*Exercise details:* Please say how many lines in the records contain the word "FRITZING", giving only the number.

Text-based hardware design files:
=== Begin Enclosure ===
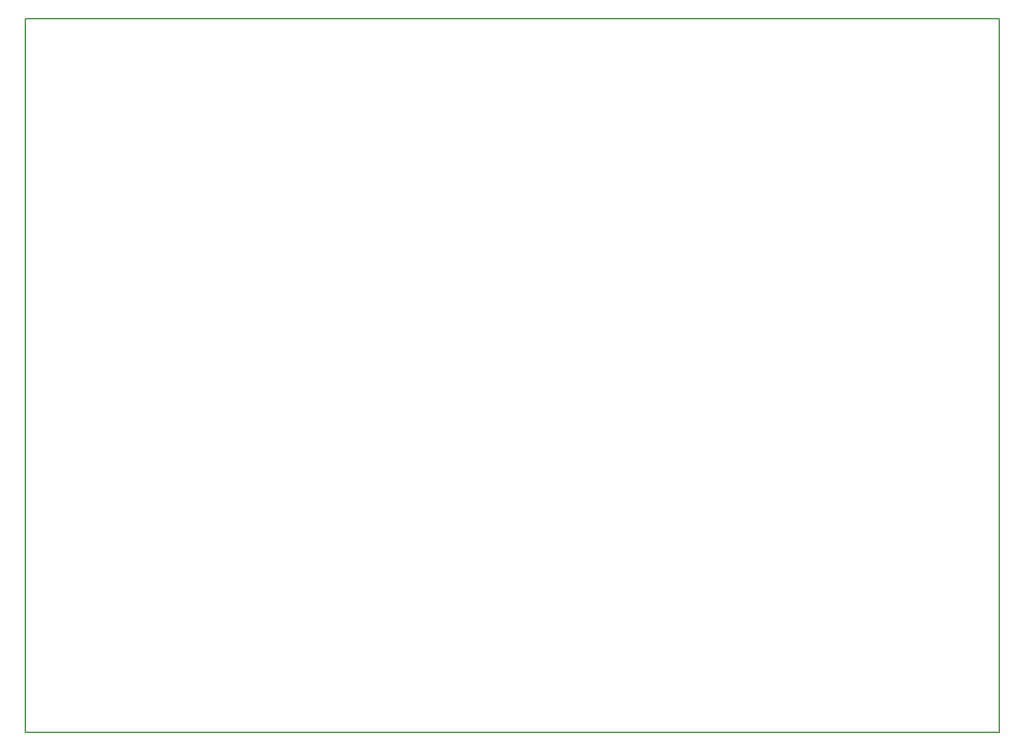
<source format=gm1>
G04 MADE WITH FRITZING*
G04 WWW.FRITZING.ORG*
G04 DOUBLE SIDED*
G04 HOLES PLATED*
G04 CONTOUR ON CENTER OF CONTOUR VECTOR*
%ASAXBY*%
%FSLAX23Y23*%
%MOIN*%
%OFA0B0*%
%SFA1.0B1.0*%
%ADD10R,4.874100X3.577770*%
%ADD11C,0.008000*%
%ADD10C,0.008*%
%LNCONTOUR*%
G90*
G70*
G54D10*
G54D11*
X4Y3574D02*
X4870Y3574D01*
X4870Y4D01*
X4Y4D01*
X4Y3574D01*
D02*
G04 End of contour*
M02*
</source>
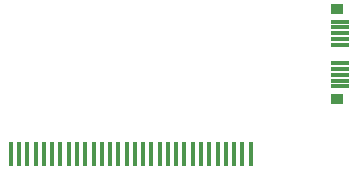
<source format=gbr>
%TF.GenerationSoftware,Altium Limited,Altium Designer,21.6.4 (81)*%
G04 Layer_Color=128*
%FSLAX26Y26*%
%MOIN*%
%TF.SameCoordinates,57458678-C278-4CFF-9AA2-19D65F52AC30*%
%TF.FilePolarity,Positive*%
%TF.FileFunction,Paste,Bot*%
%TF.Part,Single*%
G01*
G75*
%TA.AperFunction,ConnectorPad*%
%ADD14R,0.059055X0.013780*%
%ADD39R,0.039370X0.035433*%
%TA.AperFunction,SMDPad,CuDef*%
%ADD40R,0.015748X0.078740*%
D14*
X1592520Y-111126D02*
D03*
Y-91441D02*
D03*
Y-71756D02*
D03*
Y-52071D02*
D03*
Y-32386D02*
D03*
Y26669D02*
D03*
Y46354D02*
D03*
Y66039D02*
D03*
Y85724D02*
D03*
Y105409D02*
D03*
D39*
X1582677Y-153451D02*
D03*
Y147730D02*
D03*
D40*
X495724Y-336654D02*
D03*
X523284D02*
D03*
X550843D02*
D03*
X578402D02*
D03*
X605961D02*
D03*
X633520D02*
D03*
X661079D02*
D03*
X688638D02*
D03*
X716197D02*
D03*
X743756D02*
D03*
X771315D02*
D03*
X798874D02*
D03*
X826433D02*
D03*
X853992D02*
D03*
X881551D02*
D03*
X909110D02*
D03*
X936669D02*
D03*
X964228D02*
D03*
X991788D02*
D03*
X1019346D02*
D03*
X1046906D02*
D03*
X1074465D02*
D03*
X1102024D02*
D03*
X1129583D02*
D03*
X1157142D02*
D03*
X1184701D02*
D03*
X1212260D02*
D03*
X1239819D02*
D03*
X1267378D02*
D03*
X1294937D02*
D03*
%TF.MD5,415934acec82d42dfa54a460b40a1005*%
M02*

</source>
=== End Enclosure ===
=== Begin Enclosure ===
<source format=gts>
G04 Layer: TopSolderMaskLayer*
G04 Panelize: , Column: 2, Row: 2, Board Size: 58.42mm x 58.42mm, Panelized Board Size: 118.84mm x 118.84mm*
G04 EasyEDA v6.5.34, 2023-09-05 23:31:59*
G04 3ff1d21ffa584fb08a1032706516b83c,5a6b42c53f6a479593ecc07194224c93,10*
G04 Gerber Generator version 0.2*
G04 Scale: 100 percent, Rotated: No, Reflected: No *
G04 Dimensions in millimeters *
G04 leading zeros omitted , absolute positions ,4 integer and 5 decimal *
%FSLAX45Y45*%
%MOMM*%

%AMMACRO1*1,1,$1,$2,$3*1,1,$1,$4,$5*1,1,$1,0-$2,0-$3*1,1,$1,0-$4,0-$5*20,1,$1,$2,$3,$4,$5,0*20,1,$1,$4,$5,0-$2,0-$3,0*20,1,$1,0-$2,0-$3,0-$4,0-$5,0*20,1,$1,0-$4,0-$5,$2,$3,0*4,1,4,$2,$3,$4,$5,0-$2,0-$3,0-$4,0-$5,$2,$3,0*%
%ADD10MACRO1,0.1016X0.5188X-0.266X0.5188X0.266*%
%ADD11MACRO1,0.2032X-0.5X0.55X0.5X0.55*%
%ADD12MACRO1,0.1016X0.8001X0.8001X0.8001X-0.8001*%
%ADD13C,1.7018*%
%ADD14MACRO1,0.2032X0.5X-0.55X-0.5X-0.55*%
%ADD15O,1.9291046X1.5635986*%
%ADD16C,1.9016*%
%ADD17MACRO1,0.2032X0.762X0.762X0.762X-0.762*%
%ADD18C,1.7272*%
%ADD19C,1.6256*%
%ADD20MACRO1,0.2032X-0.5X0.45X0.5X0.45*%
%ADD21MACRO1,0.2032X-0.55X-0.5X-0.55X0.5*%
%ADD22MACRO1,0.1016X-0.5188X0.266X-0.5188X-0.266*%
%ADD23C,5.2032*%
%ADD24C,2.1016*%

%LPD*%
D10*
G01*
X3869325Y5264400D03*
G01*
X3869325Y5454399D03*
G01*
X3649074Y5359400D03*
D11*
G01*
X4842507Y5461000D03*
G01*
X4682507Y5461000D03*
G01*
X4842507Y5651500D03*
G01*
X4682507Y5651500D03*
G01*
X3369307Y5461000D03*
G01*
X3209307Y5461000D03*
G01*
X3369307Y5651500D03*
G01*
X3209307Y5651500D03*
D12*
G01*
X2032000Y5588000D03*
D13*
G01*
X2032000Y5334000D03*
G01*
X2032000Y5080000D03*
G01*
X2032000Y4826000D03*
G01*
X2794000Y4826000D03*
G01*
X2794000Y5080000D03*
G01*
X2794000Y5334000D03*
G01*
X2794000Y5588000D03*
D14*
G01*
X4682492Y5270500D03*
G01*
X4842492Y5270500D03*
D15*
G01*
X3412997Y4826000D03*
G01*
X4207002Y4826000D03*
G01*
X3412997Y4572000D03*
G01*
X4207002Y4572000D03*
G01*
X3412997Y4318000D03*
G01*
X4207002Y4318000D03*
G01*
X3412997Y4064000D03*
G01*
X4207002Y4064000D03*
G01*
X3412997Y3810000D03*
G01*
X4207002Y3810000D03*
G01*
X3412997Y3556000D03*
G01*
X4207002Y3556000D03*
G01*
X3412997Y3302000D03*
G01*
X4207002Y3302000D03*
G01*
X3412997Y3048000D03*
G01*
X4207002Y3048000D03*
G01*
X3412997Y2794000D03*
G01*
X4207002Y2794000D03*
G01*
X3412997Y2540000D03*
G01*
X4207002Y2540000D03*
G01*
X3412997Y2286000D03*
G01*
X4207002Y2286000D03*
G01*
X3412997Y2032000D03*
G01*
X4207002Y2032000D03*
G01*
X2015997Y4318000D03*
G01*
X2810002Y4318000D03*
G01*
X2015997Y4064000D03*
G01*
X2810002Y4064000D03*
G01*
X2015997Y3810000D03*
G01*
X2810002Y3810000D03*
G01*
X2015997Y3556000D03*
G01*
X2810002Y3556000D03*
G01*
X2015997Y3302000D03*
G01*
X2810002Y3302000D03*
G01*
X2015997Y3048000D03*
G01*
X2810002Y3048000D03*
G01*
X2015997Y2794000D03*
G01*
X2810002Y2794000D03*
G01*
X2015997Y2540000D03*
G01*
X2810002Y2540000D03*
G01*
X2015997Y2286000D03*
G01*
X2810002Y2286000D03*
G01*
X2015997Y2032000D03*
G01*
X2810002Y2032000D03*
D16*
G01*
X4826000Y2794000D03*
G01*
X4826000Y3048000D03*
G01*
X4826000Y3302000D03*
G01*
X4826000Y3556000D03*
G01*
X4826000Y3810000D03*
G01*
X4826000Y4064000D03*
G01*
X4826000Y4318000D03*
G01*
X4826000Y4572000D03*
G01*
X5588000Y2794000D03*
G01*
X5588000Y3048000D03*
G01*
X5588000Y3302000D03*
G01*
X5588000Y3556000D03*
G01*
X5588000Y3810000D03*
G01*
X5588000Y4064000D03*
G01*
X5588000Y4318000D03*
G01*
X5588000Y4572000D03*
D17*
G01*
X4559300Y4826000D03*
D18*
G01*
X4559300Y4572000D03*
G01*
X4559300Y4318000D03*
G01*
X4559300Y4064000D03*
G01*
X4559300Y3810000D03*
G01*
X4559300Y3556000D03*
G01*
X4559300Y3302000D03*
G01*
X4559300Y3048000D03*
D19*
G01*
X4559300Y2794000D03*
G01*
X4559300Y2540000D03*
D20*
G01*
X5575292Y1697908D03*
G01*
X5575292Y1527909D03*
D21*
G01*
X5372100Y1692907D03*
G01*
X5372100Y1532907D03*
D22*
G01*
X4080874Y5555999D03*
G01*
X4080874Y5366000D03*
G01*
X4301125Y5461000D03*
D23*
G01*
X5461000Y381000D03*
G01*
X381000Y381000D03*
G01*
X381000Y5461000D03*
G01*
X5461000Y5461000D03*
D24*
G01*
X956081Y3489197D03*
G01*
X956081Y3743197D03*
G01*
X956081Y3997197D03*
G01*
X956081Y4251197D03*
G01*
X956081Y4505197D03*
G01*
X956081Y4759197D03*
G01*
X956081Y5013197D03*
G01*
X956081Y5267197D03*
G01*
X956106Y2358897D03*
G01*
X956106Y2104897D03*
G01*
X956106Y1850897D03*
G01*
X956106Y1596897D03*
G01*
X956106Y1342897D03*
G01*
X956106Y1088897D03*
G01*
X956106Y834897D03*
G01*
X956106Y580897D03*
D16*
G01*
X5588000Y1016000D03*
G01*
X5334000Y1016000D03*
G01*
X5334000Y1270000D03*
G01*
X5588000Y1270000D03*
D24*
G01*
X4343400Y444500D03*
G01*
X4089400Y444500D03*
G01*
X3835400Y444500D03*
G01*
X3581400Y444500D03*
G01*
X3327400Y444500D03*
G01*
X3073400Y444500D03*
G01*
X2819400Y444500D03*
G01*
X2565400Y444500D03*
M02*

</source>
=== End Enclosure ===
*Answer to this task:* 2